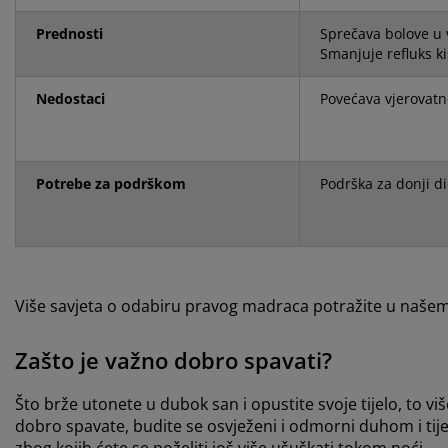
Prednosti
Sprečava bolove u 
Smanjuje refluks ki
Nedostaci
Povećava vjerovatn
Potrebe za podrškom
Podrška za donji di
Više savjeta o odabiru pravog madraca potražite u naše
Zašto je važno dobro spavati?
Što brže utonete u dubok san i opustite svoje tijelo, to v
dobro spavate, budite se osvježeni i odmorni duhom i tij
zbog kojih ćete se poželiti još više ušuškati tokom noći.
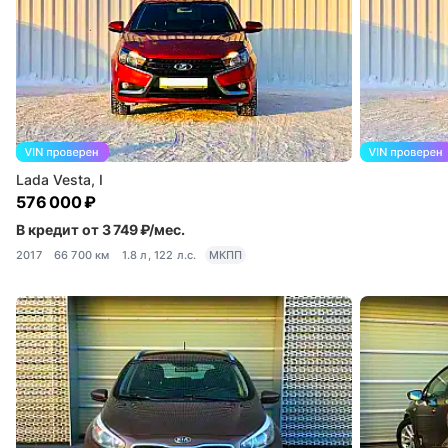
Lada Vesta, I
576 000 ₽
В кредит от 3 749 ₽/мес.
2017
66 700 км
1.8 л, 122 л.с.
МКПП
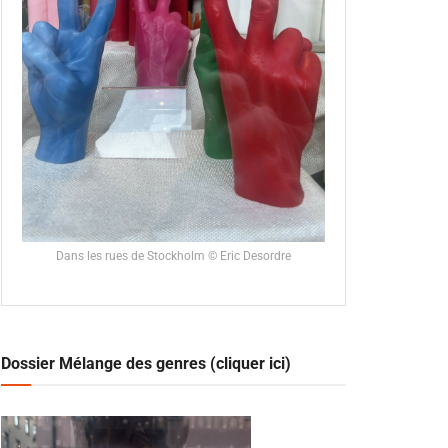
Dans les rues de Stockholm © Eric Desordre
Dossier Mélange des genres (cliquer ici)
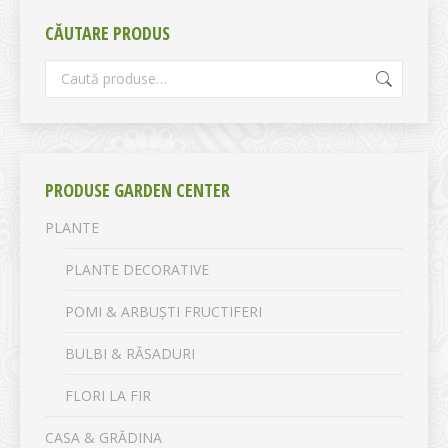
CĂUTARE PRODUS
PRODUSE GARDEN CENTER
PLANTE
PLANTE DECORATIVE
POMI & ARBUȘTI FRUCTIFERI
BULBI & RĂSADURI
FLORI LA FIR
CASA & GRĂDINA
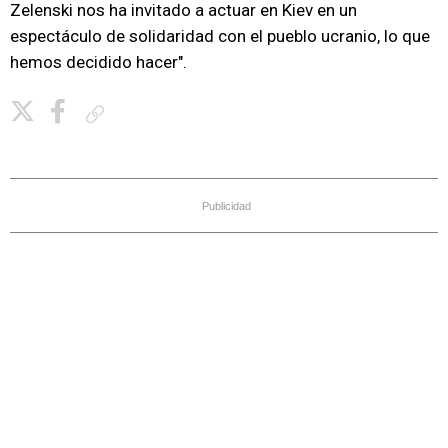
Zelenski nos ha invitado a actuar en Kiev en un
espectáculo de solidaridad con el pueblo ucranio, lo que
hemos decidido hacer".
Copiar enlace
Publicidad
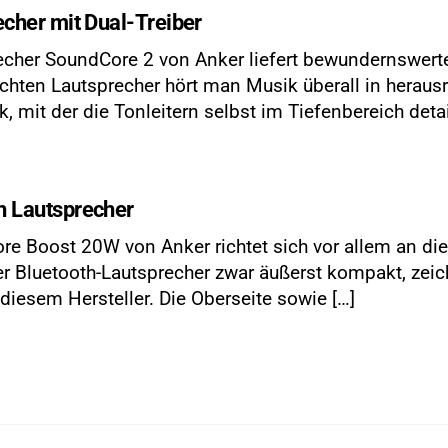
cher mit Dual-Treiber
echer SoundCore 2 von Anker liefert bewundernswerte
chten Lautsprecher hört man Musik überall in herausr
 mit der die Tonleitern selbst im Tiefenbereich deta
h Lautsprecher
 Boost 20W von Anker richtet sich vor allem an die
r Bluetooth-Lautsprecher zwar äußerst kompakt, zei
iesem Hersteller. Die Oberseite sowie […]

* * *

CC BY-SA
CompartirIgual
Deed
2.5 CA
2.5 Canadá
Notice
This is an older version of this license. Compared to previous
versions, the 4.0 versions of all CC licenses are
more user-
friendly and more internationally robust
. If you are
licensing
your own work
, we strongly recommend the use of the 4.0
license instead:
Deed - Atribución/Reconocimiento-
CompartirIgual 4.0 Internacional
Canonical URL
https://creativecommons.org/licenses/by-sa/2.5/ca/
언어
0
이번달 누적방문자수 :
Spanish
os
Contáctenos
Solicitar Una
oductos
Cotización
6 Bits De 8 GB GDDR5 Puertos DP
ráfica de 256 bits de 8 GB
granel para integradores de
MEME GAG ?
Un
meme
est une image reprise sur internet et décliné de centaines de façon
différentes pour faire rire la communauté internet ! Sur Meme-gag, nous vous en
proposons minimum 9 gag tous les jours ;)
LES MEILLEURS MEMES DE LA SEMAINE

* * *

◆ Problem
Filter the data above by the word "dobro" and copy every line that matches.

◆ Exercise output
Zašto je važno dobro spavati?
dobro spavate, budite se osvježeni i odmorni duhom i tij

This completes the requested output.